I am losing a valuable woman right now, another nurse. Some of the best people are nurses. She is bravely and stoically managing a spell in the hospital now, but I fear she won’t be able to return to her home. Every time I look at her house, I feel the loss. Before when I looked at her house, I would think to myself, ‘I’ll call her tonight, and we’ll have a good gab”. Or I need to tell her about that eagle that I saw. Her house was alive with her, and now when I see it, I know it is empty.
I can tell you that I visit her at the hospital as often as I can. I squeeze her shoulder and sigh with her. I laugh at the absurdity of life with her. If she in not allowed to go home I will not desert her, I will bring flowers and children and books to cheer her at the hospital.
Our new neighbours moved in across the road from us. They are young but just old enough not to feel young. They are in the youngest stages of aging. Barely a few wrinkles, their life stretches out in front of them.
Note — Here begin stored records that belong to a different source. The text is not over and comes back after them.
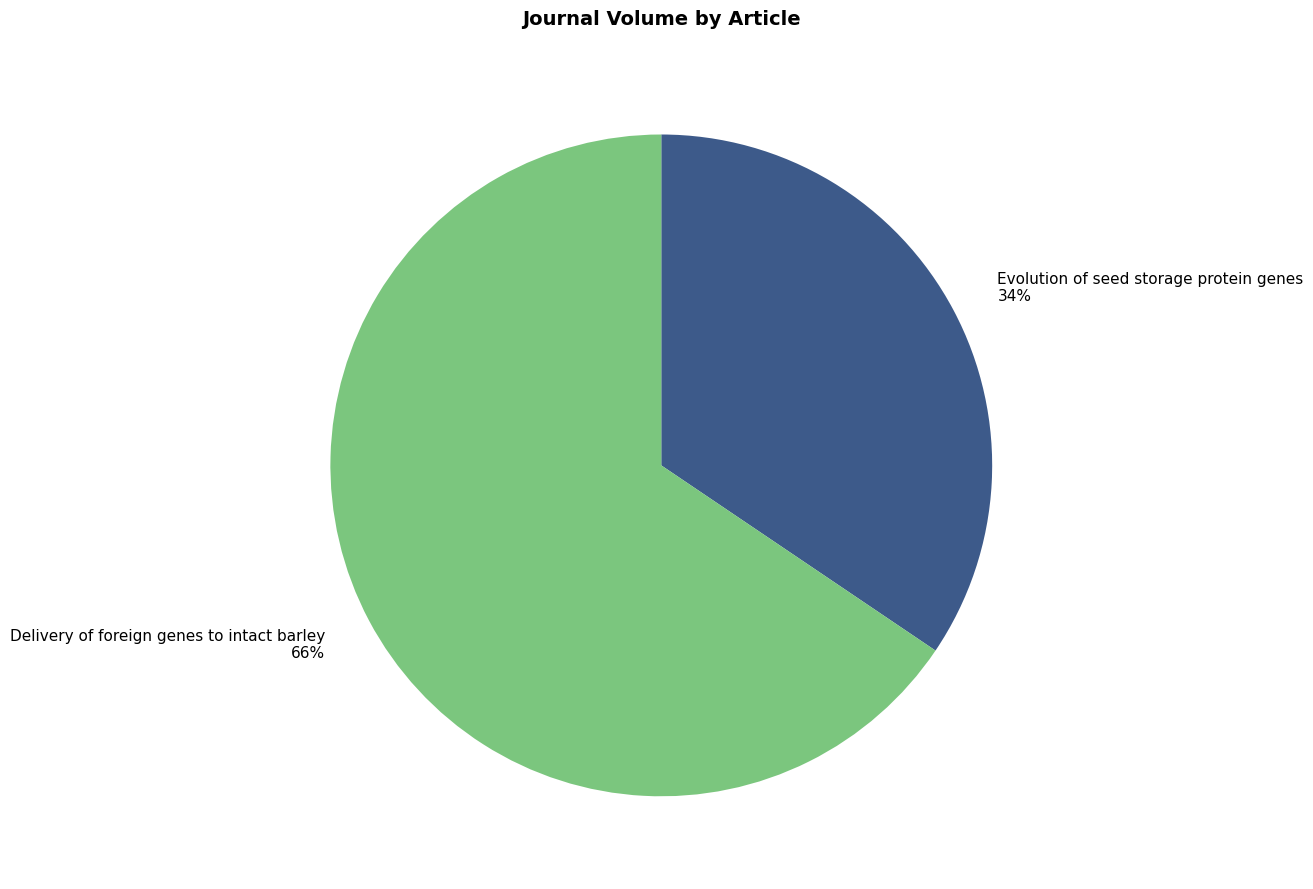

How many slices are in this pie chart?

2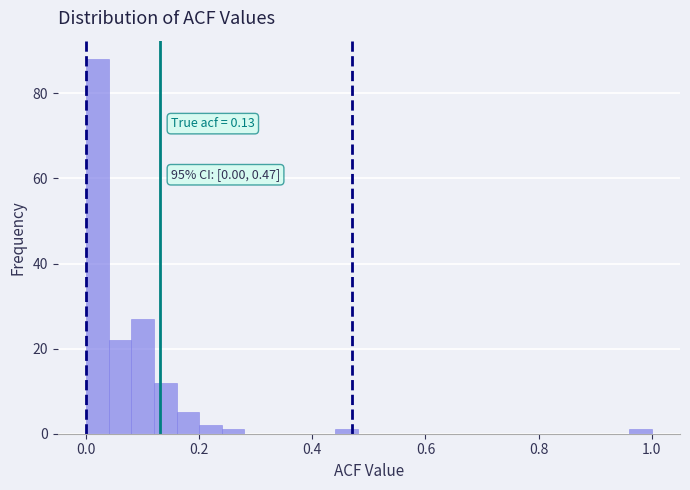

Read against the x-axis, roughly where is the centre of the tallest bar?

0.02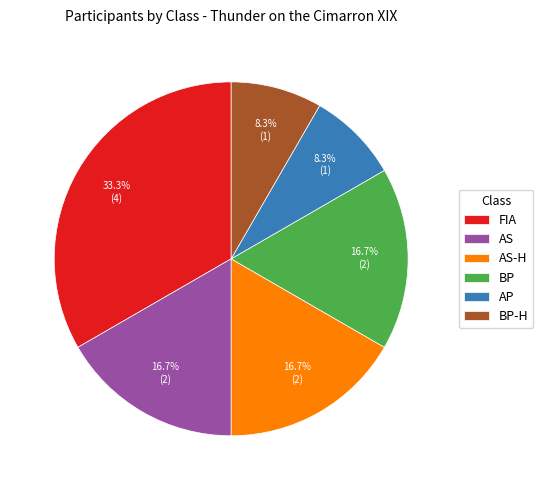

Which category has the biggest portion of the pie?

FIA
I wondered who they would choose as their adopted ‘grandparents’. Some of our elderly neighbours have a full dance card of adopted ‘children’. Who would the young couple turn to? They are not from here, just like us, and one works at the university.
We brought them a loaf of homemade bread. We connected them to the man who can clear their snow in the winter. We sent over a full dinner when they were both sick. Then I realized with a sudden flash that my husband and I were the older couple now!
We are old enough to have stories in our past that they would never know or guess. We are old enough to know that just being here across the road is a comfort. We look at their fresh faces and feel protective and caring. Just by existing we are enough.